Request »
Replace every "collectors" with "collected by" in the lines from the first one through the line containing "collector number: 51", and reproduce those lines with no other change.
_____
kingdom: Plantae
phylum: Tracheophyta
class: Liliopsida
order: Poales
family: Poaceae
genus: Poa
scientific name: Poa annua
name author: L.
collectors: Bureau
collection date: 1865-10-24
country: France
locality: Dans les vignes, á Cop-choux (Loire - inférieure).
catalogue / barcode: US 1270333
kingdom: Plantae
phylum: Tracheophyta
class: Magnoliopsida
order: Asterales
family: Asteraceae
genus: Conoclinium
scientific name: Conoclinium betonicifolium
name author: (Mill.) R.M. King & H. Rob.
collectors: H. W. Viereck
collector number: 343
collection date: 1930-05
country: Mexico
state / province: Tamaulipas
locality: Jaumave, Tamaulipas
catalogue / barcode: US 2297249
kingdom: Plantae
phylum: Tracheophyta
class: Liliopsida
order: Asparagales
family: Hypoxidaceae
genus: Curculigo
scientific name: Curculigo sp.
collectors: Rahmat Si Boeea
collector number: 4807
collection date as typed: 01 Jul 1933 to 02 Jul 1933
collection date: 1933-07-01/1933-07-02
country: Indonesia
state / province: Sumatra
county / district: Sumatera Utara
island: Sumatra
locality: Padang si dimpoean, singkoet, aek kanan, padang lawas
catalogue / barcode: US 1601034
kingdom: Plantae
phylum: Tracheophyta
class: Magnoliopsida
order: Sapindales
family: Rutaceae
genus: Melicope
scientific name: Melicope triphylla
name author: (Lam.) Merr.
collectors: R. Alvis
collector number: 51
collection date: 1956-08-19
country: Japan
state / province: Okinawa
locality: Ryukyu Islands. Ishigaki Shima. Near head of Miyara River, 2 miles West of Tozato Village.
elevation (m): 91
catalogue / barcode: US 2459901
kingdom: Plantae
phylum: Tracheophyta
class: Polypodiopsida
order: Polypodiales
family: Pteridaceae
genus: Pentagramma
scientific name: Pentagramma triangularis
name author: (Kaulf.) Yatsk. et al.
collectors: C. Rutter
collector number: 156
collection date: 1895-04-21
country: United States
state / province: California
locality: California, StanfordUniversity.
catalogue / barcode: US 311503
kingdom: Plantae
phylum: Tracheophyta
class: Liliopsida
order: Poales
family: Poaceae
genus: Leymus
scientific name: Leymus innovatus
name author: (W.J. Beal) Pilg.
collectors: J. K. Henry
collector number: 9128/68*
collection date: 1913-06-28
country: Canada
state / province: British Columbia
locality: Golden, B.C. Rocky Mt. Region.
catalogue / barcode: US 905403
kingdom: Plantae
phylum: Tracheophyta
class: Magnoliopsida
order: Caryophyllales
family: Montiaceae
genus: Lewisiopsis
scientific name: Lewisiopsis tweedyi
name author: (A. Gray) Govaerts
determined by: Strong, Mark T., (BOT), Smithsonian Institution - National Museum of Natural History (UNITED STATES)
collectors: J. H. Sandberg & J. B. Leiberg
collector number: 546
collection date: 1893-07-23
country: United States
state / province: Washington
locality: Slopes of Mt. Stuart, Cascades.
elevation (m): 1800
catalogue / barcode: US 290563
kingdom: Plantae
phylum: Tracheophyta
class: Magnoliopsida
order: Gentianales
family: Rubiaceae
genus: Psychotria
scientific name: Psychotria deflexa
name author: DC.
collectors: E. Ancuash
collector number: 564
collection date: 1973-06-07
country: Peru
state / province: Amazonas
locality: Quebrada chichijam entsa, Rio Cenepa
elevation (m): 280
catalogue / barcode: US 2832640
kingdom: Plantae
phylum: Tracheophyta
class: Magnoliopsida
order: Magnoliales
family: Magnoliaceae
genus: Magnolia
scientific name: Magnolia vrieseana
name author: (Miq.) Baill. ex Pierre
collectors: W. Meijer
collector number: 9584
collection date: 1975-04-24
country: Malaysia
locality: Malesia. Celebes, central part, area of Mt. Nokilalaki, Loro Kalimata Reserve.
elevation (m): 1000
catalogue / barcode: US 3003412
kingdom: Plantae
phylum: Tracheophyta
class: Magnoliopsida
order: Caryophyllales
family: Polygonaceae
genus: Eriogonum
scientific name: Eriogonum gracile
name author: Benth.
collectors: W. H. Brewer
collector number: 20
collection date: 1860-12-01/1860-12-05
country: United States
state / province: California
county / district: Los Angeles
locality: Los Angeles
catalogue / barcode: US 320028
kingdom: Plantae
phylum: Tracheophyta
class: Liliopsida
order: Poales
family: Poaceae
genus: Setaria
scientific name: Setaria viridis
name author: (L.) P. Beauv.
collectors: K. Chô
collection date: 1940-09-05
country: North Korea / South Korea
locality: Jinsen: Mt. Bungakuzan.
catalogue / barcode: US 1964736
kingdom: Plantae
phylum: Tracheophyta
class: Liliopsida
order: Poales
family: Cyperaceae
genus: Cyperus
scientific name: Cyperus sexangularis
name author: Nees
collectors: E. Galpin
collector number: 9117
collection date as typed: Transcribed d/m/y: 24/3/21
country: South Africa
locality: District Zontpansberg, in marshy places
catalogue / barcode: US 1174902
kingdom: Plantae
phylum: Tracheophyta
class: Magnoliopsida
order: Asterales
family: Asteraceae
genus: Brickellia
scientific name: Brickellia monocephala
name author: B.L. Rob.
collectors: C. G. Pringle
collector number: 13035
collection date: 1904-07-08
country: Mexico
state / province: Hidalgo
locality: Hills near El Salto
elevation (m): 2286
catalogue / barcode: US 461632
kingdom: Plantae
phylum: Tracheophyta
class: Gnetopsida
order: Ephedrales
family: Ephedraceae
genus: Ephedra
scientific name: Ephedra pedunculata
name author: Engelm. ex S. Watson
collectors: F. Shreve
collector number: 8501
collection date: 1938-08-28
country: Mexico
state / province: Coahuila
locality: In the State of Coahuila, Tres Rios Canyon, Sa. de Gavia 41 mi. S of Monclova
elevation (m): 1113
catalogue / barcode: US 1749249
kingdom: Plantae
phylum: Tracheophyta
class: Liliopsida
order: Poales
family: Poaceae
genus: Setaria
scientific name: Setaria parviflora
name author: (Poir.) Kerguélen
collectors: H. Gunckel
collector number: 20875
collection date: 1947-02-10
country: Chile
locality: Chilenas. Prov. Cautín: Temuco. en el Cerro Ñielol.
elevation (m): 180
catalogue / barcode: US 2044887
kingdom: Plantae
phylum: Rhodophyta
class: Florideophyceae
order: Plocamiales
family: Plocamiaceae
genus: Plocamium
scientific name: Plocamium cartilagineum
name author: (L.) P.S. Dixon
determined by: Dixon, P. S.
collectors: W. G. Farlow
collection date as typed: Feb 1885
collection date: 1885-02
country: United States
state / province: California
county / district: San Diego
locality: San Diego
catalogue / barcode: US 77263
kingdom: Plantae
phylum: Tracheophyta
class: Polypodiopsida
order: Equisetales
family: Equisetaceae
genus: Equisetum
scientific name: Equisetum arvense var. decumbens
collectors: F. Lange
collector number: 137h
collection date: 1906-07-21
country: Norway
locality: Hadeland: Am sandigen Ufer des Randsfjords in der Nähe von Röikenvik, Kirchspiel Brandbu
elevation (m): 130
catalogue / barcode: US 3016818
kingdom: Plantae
_____
Solution to the problem »
kingdom: Plantae
phylum: Tracheophyta
class: Liliopsida
order: Poales
family: Poaceae
genus: Poa
scientific name: Poa annua
name author: L.
collected by: Bureau
collection date: 1865-10-24
country: France
locality: Dans les vignes, á Cop-choux (Loire - inférieure).
catalogue / barcode: US 1270333
kingdom: Plantae
phylum: Tracheophyta
class: Magnoliopsida
order: Asterales
family: Asteraceae
genus: Conoclinium
scientific name: Conoclinium betonicifolium
name author: (Mill.) R.M. King & H. Rob.
collected by: H. W. Viereck
collector number: 343
collection date: 1930-05
country: Mexico
state / province: Tamaulipas
locality: Jaumave, Tamaulipas
catalogue / barcode: US 2297249
kingdom: Plantae
phylum: Tracheophyta
class: Liliopsida
order: Asparagales
family: Hypoxidaceae
genus: Curculigo
scientific name: Curculigo sp.
collected by: Rahmat Si Boeea
collector number: 4807
collection date as typed: 01 Jul 1933 to 02 Jul 1933
collection date: 1933-07-01/1933-07-02
country: Indonesia
state / province: Sumatra
county / district: Sumatera Utara
island: Sumatra
locality: Padang si dimpoean, singkoet, aek kanan, padang lawas
catalogue / barcode: US 1601034
kingdom: Plantae
phylum: Tracheophyta
class: Magnoliopsida
order: Sapindales
family: Rutaceae
genus: Melicope
scientific name: Melicope triphylla
name author: (Lam.) Merr.
collected by: R. Alvis
collector number: 51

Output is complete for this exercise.